Endo, 33, posted that decision on his X account after surgery on his left foot in late February and a string of fitness checks at Japan’s base camp near Nashville, Tennessee. He had trained separately from the squad until making a partial return to full-team training on Wednesday, but manager Hajime Moriyasu — acting on a report from the medical team — ruled him out the following day.
Ajax defender Ko Itakura was named Japan’s new captain immediately after the squad change, and Borussia Monchengladbach forward Shuto Machino was called up as Endo’s replacement. Itakura said the squad felt the loss keenly: "It really hurts to lose our captain at this stage." He added, "I don't think it's easy to accept a decision like this...(but) he didn't show it and was staying calm."

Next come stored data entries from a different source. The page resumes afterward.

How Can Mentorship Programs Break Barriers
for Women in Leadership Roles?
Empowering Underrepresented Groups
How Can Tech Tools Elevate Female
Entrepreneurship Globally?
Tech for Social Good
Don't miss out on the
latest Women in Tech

Endo has worn the armband since the last World Cup and had been a central figure in Japan’s buildup to the tournament. His timeline in the lead-up to Thursday’s announcement included surgery in late February and an early substitution at halftime in Japan’s send-off game against Iceland on May 31 in Tokyo. Despite stepping back into some group work in Nashville on Wednesday, the medical conclusion and Moriyasu’s assessment left no room for Endo to travel with the final 26-man squad.

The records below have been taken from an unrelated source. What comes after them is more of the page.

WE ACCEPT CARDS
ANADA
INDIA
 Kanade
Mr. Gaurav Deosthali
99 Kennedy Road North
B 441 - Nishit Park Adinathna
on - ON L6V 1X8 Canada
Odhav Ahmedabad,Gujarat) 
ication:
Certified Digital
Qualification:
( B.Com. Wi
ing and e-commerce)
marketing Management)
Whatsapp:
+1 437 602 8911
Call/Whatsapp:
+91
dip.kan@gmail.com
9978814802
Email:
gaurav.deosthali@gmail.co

Endo framed his withdrawal as a finished chapter rather than an unfinished regret. "Since getting injured and up till this point, I've done everything I could and I have no regret," he posted, adding that there was frustration at missing the tournament but pride in what he had helped build: "I'm proud to have led and developed together with a team who can naturally talk about our goal being winning the World Cup." He closed his message by announcing his retirement: "With this, I am retiring from the national team. Hence, I'll be supporting Japan as a fan from now."
The substitution of Machino for Endo is a direct roster move; the larger challenge is tactical and psychological. Endo’s presence had been both a midfield anchor and the team’s leadership spine. Moriyasu and his coaching staff must now settle who fills those defensive-midfield minutes and how the on-field captaincy will function under pressure in a Group F opener scheduled three days from the announcement.

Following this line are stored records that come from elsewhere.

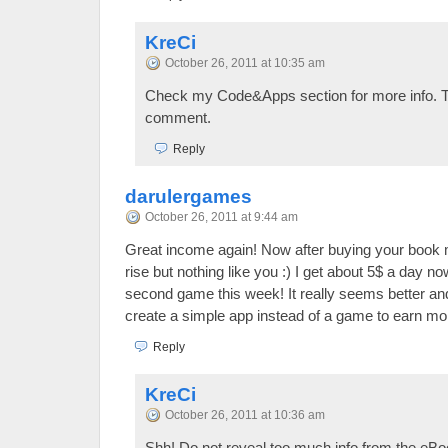
KreCi
October 26, 2011 at 10:35 am
Check my Code&Apps section for more info. T
comment.
Reply
darulergames
October 26, 2011 at 9:44 am
Great income again! Now after buying your book 
rise but nothing like you :) I get about 5$ a day no
second game this week! It really seems better and 
create a simple app instead of a game to earn mo
Reply
KreCi
October 26, 2011 at 10:36 am
Shh! Do not reveal too much info from the eB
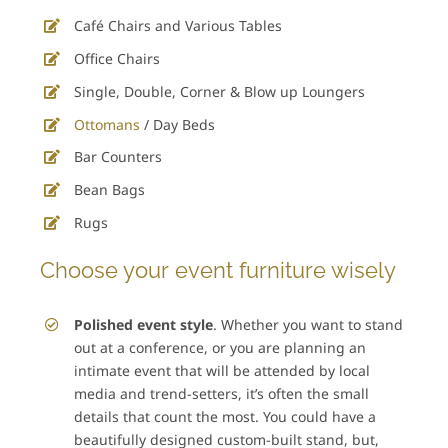
Café Chairs and Various Tables
Office Chairs
Single, Double, Corner & Blow up Loungers
Ottomans
/ Day Beds
Bar Counters
Bean Bags
Rugs
Choose your event furniture wisely
Polished event style
. Whether you want to stand
out at a conference, or you are planning an
intimate event that will be attended by local
media and trend-setters, it’s often the small
details that count the most. You could have a
beautifully designed custom-built stand, but,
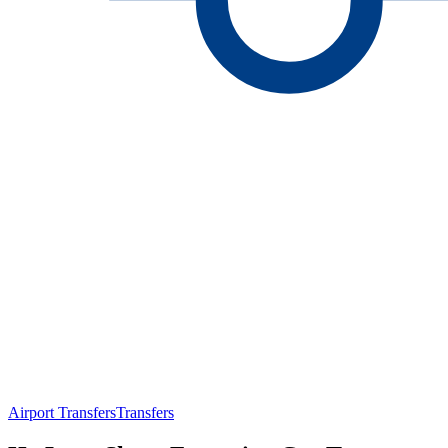
Airport Transfers
Transfers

There was a brief, private exchange after the decision: Itakura visited Endo’s room and spoke with him personally once news of the withdrawal was known. The gesture underlined the abrupt shift in dressing-room dynamics — a change that arrives at a particularly sensitive, narrow moment in tournament preparation.
Japan will start its World Cup campaign against the Netherlands with Itakura wearing the armband and Machino added to the squad. The single most consequential unanswered question now is tactical: how will Moriyasu reconfigure his midfield and leadership on the pitch without Endo’s minutes and temperament when the team faces one of its toughest opponents in three days?